Well, it’s a pretty big, debt and a very cool one. The word 'debt' itself comes from the Latin verb 'debeo' - to owe. Some of our most beautiful words come from Latin, e.g., eloquence.

I have just posted a neat little exercise on derivatives for those at the early stages of their study of Latin on my profile.

Please feel free to download and use.

I thought I would also share one of my favourite English/Latin derivatives. In some ways it can be dubbed a false friend. A false friend is where the meaning of the derived word does not accurately lead you back to the meaning of the original. However, this is a lovely one, because there is a clear link between those different meanings.

Latin has the verb:

comprehendo, comprehendere, comprehendi, comprehensus

Quite understandably, if you have never met this verb before, your instinct is to think, ‘it means to understand’.

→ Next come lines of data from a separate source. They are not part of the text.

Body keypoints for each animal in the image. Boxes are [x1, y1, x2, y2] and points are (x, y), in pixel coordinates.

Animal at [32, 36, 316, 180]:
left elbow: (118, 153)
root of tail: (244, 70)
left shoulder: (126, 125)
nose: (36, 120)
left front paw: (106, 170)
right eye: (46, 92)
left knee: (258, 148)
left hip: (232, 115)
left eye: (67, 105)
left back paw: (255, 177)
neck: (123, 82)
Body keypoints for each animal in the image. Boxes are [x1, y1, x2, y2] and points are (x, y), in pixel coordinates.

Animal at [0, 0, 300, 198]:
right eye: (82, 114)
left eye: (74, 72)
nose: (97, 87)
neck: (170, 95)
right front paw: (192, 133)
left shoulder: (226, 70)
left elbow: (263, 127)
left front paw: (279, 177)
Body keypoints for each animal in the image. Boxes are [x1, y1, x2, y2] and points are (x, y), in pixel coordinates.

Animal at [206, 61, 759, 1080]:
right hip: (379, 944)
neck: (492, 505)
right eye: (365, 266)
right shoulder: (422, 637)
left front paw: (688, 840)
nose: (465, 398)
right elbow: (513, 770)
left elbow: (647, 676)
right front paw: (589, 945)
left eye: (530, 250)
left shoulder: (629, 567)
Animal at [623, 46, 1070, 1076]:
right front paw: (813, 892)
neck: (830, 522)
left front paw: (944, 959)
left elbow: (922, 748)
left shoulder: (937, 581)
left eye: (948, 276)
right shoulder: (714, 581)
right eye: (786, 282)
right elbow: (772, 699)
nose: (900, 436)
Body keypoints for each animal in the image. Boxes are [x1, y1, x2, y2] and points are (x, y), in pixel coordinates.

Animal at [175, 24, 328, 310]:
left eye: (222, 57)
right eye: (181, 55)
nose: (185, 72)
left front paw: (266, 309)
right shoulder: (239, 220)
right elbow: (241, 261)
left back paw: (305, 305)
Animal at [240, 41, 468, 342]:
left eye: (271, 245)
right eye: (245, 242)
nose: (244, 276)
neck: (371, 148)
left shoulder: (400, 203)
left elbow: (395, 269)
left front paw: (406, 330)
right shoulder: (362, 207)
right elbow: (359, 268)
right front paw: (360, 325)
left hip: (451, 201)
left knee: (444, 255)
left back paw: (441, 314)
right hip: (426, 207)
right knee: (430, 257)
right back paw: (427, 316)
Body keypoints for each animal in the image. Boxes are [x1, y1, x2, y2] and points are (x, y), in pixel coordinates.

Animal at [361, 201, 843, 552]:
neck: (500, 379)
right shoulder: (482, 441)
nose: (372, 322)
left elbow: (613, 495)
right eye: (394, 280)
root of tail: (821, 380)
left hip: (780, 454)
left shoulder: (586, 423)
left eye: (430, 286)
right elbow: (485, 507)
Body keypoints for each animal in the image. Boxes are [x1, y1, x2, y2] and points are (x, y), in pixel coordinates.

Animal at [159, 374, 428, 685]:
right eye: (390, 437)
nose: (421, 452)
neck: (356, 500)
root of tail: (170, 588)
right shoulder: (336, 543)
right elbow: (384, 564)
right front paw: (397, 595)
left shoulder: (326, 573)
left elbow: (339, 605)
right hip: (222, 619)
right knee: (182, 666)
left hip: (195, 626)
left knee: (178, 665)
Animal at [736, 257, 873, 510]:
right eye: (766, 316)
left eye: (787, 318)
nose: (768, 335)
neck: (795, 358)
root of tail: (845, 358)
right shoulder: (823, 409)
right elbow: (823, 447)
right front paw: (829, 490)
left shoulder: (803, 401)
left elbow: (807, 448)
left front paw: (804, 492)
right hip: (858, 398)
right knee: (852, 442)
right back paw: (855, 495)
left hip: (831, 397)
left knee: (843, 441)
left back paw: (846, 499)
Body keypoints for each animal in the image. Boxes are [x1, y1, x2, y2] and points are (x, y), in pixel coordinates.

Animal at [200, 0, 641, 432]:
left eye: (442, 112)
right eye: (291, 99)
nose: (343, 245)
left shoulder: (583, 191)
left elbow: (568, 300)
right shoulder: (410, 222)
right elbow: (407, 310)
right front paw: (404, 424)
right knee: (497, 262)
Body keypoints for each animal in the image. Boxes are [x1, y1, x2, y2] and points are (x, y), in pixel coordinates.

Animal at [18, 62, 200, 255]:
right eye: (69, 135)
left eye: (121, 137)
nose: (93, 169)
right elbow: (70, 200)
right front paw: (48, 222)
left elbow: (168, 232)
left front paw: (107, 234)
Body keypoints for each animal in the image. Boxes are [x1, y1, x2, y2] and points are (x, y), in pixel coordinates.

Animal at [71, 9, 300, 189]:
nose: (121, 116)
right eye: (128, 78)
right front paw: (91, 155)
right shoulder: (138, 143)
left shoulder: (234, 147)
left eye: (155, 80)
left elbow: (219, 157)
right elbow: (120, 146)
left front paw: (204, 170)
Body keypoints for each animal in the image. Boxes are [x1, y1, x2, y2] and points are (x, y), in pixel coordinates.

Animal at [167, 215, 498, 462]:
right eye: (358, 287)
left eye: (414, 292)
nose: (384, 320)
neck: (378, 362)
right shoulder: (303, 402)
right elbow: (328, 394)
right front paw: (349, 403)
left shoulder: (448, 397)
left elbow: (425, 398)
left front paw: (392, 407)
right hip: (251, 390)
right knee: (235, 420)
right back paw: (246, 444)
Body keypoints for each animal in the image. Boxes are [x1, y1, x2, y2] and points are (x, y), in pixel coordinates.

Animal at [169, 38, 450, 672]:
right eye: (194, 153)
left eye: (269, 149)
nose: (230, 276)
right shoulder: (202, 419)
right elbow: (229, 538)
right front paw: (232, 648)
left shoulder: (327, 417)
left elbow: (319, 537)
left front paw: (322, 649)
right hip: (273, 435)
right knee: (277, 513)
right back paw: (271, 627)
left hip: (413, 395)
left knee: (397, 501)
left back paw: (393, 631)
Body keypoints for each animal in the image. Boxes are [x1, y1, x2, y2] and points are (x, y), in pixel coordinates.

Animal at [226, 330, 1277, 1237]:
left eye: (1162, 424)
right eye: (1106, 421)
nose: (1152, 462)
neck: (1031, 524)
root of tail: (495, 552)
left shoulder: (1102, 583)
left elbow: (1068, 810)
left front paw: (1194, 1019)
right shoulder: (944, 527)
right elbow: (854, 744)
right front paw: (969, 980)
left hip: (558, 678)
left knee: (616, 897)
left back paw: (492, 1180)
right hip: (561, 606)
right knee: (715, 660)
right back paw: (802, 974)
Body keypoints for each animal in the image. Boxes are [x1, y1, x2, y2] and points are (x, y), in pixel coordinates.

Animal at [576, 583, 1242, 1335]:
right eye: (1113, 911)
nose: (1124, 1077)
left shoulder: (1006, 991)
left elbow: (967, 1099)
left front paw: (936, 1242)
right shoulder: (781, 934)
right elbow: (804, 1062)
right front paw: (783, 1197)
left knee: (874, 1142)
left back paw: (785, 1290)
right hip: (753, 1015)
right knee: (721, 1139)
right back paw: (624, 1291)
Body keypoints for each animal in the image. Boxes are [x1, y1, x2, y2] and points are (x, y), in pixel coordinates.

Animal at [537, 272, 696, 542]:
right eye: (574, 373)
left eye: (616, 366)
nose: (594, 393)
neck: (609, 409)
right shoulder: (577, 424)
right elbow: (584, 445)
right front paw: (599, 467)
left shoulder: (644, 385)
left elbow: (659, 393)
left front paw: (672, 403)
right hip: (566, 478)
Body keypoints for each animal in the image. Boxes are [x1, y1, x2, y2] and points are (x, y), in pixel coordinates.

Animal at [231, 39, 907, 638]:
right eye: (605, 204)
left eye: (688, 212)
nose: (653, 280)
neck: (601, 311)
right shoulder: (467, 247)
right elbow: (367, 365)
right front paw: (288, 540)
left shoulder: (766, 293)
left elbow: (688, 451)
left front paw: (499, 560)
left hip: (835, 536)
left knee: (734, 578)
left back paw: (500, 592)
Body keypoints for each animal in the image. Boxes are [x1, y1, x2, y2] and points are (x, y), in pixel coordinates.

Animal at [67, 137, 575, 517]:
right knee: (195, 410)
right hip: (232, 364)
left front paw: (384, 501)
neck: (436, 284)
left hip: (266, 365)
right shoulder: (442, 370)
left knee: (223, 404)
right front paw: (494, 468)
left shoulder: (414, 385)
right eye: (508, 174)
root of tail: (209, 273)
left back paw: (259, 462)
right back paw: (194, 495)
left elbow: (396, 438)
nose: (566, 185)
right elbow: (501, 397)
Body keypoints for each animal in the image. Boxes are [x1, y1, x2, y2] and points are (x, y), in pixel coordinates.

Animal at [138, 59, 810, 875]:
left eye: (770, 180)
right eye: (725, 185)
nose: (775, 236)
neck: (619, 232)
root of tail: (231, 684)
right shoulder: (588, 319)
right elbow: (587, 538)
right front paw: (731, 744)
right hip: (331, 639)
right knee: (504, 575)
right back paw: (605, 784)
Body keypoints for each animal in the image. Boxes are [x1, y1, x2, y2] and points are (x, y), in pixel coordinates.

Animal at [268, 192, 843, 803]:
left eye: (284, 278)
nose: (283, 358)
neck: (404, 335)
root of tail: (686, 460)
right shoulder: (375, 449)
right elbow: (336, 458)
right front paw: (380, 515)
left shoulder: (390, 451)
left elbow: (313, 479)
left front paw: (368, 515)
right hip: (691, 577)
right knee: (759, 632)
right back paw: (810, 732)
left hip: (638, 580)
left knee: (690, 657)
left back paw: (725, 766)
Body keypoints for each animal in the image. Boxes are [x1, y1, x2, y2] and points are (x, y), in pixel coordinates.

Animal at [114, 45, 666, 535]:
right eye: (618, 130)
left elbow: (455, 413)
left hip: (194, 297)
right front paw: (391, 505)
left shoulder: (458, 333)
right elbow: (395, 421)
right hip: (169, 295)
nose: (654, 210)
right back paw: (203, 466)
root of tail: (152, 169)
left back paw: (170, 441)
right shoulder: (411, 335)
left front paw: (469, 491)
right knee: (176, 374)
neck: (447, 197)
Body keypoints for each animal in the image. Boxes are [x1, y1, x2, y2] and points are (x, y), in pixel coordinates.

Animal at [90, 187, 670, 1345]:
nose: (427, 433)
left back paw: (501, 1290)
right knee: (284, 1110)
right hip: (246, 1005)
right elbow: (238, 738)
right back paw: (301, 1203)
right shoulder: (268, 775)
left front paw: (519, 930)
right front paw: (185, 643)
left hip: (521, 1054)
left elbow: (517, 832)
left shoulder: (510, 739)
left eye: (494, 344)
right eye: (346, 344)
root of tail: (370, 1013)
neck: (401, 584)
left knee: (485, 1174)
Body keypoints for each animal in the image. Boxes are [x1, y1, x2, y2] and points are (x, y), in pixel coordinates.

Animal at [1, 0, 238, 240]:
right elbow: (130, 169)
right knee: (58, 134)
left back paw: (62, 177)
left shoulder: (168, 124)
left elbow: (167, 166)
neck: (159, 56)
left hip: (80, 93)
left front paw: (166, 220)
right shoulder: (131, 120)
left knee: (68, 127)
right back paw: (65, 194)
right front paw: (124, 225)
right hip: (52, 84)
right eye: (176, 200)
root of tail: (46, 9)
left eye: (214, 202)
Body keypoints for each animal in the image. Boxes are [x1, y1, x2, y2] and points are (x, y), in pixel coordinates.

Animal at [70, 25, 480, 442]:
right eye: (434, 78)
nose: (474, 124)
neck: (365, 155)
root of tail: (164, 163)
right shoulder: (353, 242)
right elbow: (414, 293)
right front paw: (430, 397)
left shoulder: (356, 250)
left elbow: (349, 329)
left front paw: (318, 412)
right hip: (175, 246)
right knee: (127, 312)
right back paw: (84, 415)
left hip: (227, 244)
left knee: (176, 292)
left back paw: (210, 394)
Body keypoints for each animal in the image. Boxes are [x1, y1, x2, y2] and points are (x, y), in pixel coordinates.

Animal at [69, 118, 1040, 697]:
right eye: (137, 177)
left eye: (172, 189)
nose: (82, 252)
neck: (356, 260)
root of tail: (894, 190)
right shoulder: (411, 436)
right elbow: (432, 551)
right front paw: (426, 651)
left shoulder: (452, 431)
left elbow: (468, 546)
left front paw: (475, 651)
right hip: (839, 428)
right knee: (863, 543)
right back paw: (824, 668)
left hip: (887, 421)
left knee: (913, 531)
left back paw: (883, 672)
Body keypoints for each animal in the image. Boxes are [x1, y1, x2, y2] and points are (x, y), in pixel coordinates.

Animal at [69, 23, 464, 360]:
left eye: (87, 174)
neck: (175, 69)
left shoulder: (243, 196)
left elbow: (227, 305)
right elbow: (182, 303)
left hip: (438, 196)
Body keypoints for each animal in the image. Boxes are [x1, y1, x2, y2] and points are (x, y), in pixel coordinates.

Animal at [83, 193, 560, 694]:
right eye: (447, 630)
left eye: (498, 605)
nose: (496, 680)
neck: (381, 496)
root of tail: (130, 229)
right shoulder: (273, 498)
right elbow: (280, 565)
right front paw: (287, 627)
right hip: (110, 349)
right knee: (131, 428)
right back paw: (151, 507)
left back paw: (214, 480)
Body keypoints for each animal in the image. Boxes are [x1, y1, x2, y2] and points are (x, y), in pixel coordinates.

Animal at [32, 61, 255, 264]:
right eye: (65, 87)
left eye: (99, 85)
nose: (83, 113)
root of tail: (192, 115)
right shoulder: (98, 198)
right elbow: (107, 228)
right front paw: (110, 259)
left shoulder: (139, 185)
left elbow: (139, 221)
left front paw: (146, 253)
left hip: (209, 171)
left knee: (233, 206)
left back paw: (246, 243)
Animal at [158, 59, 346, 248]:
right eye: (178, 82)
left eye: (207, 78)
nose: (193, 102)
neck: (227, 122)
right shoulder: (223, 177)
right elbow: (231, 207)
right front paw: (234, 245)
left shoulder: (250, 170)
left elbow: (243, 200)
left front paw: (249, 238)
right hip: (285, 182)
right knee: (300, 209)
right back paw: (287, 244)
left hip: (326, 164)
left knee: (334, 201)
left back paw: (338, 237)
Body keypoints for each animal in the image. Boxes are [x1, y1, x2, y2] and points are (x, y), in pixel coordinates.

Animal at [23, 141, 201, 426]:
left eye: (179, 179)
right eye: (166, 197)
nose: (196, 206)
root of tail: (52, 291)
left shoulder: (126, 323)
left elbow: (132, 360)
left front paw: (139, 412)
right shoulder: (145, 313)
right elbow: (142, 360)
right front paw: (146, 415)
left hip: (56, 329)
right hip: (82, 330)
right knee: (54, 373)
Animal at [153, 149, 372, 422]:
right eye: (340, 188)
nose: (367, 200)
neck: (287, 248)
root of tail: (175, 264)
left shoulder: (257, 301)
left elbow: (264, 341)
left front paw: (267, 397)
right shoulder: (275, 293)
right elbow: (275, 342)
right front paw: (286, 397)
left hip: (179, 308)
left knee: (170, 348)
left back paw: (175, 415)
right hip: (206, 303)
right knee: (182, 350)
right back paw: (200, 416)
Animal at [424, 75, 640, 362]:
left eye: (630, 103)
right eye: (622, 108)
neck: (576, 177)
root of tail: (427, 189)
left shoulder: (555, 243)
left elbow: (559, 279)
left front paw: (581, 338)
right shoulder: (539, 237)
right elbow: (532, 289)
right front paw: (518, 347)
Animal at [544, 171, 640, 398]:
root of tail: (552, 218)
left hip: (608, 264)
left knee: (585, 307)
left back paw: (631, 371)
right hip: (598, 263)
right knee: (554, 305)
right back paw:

My dear Latin GCSE teacher, Miss Barrett, when giving us a vocab test which included this verb said, 'if you put understand, award yourself six-thousand million minus marks’. We had to get away from the hang up of the English meaning.

So, what’s the original meaning? To seize or to arrest. Okay…erm…yes, you probably don’t think immediately of being arrested when you understand something.

But hang on! There is an exciting link. What we see here is an evolution from a physical meaning to a more mental and even emotional one.

When you understand something, you can be said to 'grasp’ the idea; an 'arresting’ poem or piece of music 'seizes’ your imagination. You 'lay hold of’ a concept.

And a 'comprehensive’ approach has grasped a good overall approach that reflects most aspects of a subject.

That is great. How wonderful language is! Do you comprehend?